During our explorations, we realized that we can automatically update a BERT-based text classification model daily using a dataset of approximately 600k rows from Vulnerability-Lookup. With powerful GPUs, it’s a matter of hours.

Models are generated on our own GPUs and with our various open source trainers.

Similar to the datasets, model updates are performed on a regular basis.

Text classification

vulnerability-severity-classification-roberta-base

This model is a fine-tuned version of RoBERTa base on the dataset CIRCL/vulnerability-scores.

The time of generation with two GPUs NVIDIA L40S is approximately 6 hours.

Try it with Python:

>>> from transformers import AutoModelForSequenceClassification, AutoTokenizer
... import torch
... 
... labels = ["low", "medium", "high", "critical"]
... 
... model_name = "CIRCL/vulnerability-severity-classification-roberta-base"
... tokenizer = AutoTokenizer.from_pretrained(model_name)
... model = AutoModelForSequenceClassification.from_pretrained(model_name)
... model.eval()
... 
... test_description = "langchain_experimental 0.0.14 allows an attacker to bypass the CVE-2023-36258 fix and execute arbitrary code via the PALChain in the python exec method."
... inputs = tokenizer(test_description, return_tensors="pt", truncation=True, padding=True)
... 
... # Run inference
... with torch.no_grad():
...     outputs = model(**inputs)
...     predictions = torch.nn.functional.softmax(outputs.logits, dim=-1)
... 
... 
... # Print results
... print("Predictions:", predictions)
... predicted_class = torch.argmax(predictions, dim=-1).item()
... print("Predicted severity:", labels[predicted_class])
... 
tokenizer_config.json: 100%|█████████████████████████████████████████████████████████████████████████████████████████████████████████████████████████████████████████| 1.25k/1.25k [00:00<00:00, 4.51MB/s]
vocab.json: 100%|██████████████████████████████████████████████████████████████████████████████████████████████████████████████████████████████████████████████████████| 798k/798k [00:00<00:00, 2.66MB/s]
merges.txt: 100%|██████████████████████████████████████████████████████████████████████████████████████████████████████████████████████████████████████████████████████| 456k/456k [00:00<00:00, 3.42MB/s]
tokenizer.json: 100%|████████████████████████████████████████████████████████████████████████████████████████████████████████████████████████████████████████████████| 3.56M/3.56M [00:00<00:00, 5.92MB/s]
special_tokens_map.json: 100%|███████████████████████████████████████████████████████████████████████████████████████████████████████████████████████████████████████████| 280/280 [00:00<00:00, 1.14MB/s]
config.json: 100%|███████████████████████████████████████████████████████████████████████████████████████████████████████████████████████████████████████████████████████| 913/913 [00:00<00:00, 3.40MB/s]
model.safetensors: 100%|███████████████████████████████████████████████████████████████████████████████████████████████████████████████████████████████████████████████| 499M/499M [00:44<00:00, 11.2MB/s]
Predictions: tensor([[2.5910e-04, 2.1585e-03, 1.3680e-02, 9.8390e-01]])
Predicted severity: critical

critical has a score of 98%.

Try it with the Hugging Face space:

Putting Our Models to Work in Vulnerability-Lookup

ML-Gateway

Models are loaded locally in the ML-Gateway to ensure minimal latency. All processing is done locally — no data is sent to Hugging Face servers. We use the Hugging Face platform to share our datasets and models, as part of our commitment to open collaboration.
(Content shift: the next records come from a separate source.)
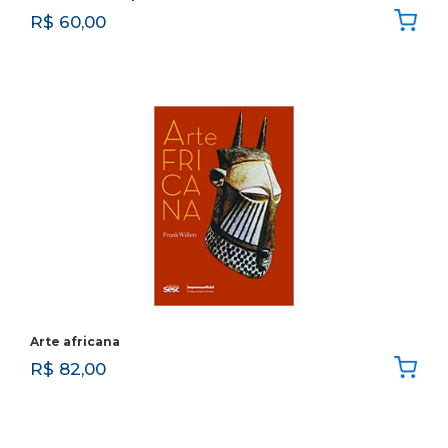
R$
60,00
Arte africana
R$
82,00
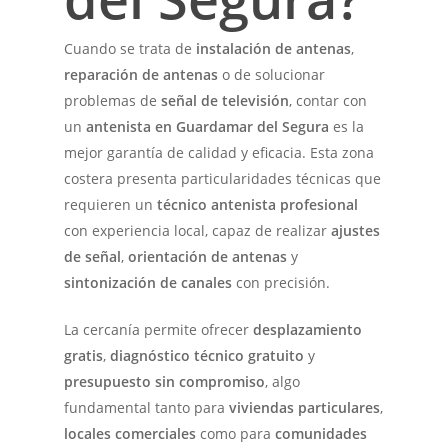
Cuando se trata de
instalación de antenas
,
reparación de antenas
o de solucionar
problemas de
señal de televisión
, contar con
un
antenista en
Guardamar del Segura
es la
mejor garantía de calidad y eficacia. Esta zona
costera presenta particularidades técnicas que
requieren un
técnico antenista profesional
con experiencia local, capaz de realizar
ajustes
de señal
,
orientación de antenas
y
sintonización de canales
con precisión.
La cercanía permite ofrecer
desplazamiento
gratis
,
diagnóstico técnico gratuito
y
presupuesto sin compromiso
, algo
fundamental tanto para
viviendas particulares
,
locales comerciales
como para
comunidades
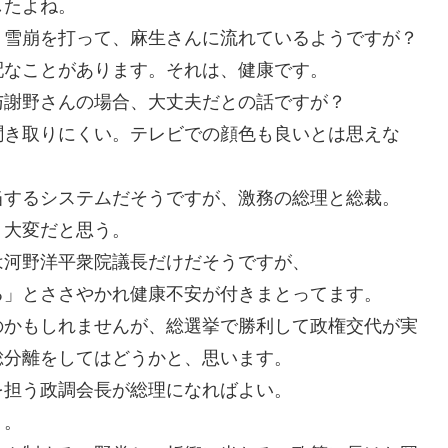
したよね。
、雪崩を打って、麻生さんに流れているようですが？
配なことがあります。それは、健康です。
与謝野さんの場合、大丈夫だとの話ですが？
聞き取りにくい。テレビでの顔色も良いとは思えな
当するシステムだそうですが、激務の総理と総裁。
、大変だと思う。
は河野洋平衆院議長だけだそうですが、
る」とささやかれ健康不安が付きまとってます。
のかもしれませんが、総選挙で勝利して政権交代が実
総分離をしてはどうかと、思います。
を担う政調会長が総理になればよい。
り。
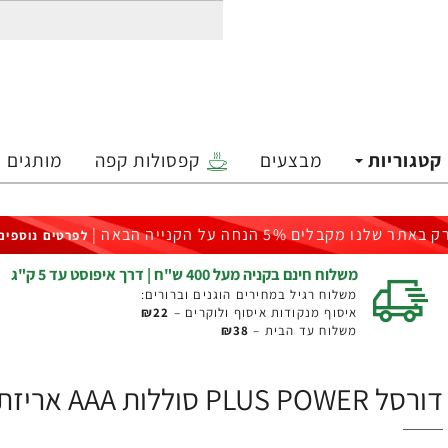
קטגוריות
מבצעים
קפסולות קפה
מותגים
ק באתר שלנו מקבלים 5% הנחה על הקנייה הבאה |
לפרטים נוספים
משלוח חינם בקניה מעל 400 ש"ח | דרך איפוסט עד 5 ק"ג
משלוח רגיל במחירים הוגנים וברורים:
איסוף מנקודות איסוף ולוקרים –
₪22
משלוח עד הבית –
₪38
דורסל PLUS POWER סוללות AAA אריזת 8 יחידות - מבית Duracell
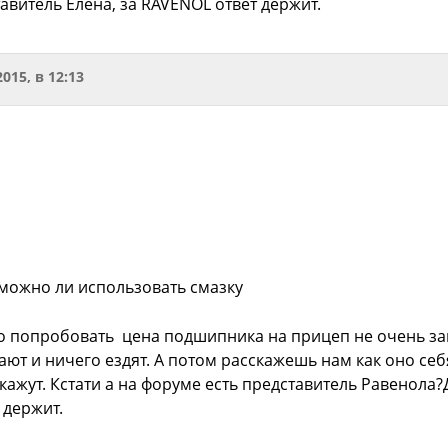
тавитель Елена, за RAVENOL ответ держит.
2015, в 12:13
 можно ли использовать смазку
 попробовать цена подшипника на прицеп не очень за
ают и ничего ездят. А потом расскажешь нам как оно с
кажут. Кстати а на форуме есть представитель Равенола?Д
 держит.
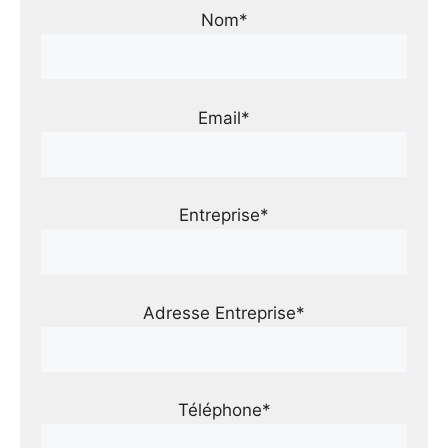
Nom*
Email*
Entreprise*
Adresse Entreprise*
Téléphone*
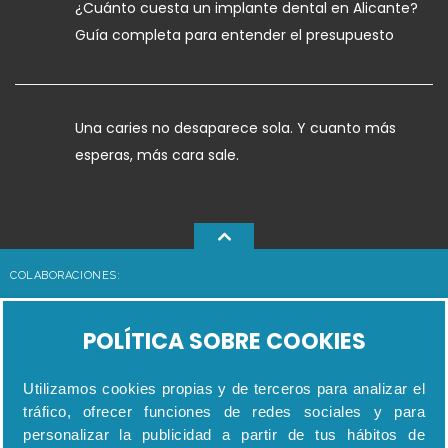
¿Cuánto cuesta un implante dental en Alicante?
Guía completa para entender el presupuesto
Una caries no desaparece sola. Y cuanto más
esperas, más cara sale.
COLABORACIONES:
POLÍTICA SOBRE COOKIES
Utilizamos cookies propias y de terceros para analizar el
tráfico, ofrecer funciones de redes sociales y para
personalizar la publicidad a partir de tus hábitos de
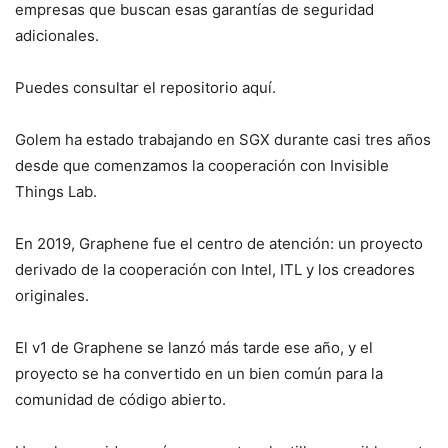
empresas que buscan esas garantías de seguridad
adicionales.
Puedes consultar el repositorio aquí.
Golem ha estado trabajando en SGX durante casi tres años
desde que comenzamos la cooperación con Invisible
Things Lab.
En 2019, Graphene fue el centro de atención: un proyecto
derivado de la cooperación con Intel, ITL y los creadores
originales.
El v1 de Graphene se lanzó más tarde ese año, y el
proyecto se ha convertido en un bien común para la
comunidad de código abierto.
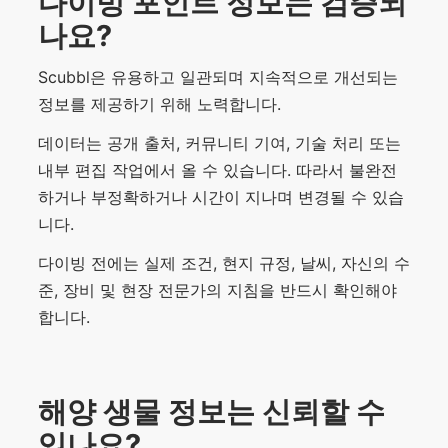
다이빙 포인트 정보는 검증되
나요?
Scubbl은 유용하고 일관되며 지속적으로 개선되는
정보를 제공하기 위해 노력합니다.
데이터는 공개 출처, 커뮤니티 기여, 기술 처리 또는
내부 편집 작업에서 올 수 있습니다. 따라서 불완전
하거나 부정확하거나 시간이 지나며 변경될 수 있습
니다.
다이빙 전에는 실제 조건, 현지 규정, 날씨, 자신의 수
준, 장비 및 현장 전문가의 지침을 반드시 확인해야
합니다.
해양 생물 정보는 신뢰할 수
있나요?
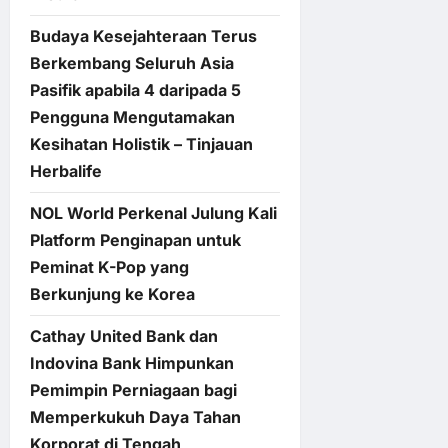
Budaya Kesejahteraan Terus
Berkembang Seluruh Asia
Pasifik apabila 4 daripada 5
Pengguna Mengutamakan
Kesihatan Holistik – Tinjauan
Herbalife
NOL World Perkenal Julung Kali
Platform Penginapan untuk
Peminat K-Pop yang
Berkunjung ke Korea
Cathay United Bank dan
Indovina Bank Himpunkan
Pemimpin Perniagaan bagi
Memperkukuh Daya Tahan
Korporat di Tengah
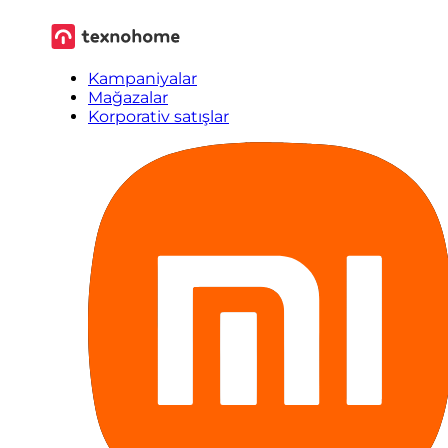
Kampaniyalar
Mağazalar
Korporativ satışlar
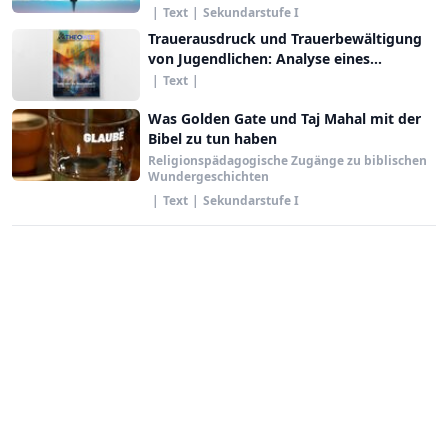
|
Text
|
Sekundarstufe I
Trauerausdruck und Trauerbewältigung
von Jugendlichen: Analyse eines
Gedenkbuchs für einen tödlich
|
Text
|
verunglückten Mitschüler
Was Golden Gate und Taj Mahal mit der
Bibel zu tun haben
Religionspädagogische Zugänge zu biblischen
Wundergeschichten
|
Text
|
Sekundarstufe I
ML-Gateway implements a FastAPI-based local server designed to load one or more pre-trained NLP models during startup and expose them through a clean, RESTful API for inference.
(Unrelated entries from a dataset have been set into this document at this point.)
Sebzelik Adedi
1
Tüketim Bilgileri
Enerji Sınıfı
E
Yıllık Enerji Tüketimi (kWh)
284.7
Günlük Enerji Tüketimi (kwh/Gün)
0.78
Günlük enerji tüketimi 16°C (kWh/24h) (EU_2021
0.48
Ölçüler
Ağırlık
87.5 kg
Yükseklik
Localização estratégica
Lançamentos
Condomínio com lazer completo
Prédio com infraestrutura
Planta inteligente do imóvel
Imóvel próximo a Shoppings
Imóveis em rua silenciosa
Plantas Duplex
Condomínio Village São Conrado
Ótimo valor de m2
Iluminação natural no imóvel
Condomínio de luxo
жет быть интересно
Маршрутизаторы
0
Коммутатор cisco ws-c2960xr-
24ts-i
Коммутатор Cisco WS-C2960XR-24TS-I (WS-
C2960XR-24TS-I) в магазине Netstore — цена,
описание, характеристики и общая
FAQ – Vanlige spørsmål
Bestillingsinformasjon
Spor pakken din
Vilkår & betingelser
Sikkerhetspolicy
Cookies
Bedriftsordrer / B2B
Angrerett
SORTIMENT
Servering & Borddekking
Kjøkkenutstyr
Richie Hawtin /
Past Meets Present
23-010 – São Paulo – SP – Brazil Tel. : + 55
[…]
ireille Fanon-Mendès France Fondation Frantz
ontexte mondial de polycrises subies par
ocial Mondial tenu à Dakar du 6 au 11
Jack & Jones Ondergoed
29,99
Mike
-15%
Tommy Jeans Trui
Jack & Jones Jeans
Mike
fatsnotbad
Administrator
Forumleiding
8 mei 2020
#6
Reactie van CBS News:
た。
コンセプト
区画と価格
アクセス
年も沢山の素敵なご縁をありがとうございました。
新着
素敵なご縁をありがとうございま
Clients interact with the server via dedicated HTTP endpoints corresponding to each loaded model. Additionally, the server automatically generates comprehensive OpenAPI documentation that details the available endpoints, their expected input formats, and sample responses—making it easy to explore and integrate the services.

The ultimate goal is to enrich vulnerability data descriptions through the application of a suite of NLP models, providing direct benefits to Vulnerability-Lookup and supporting other related projects.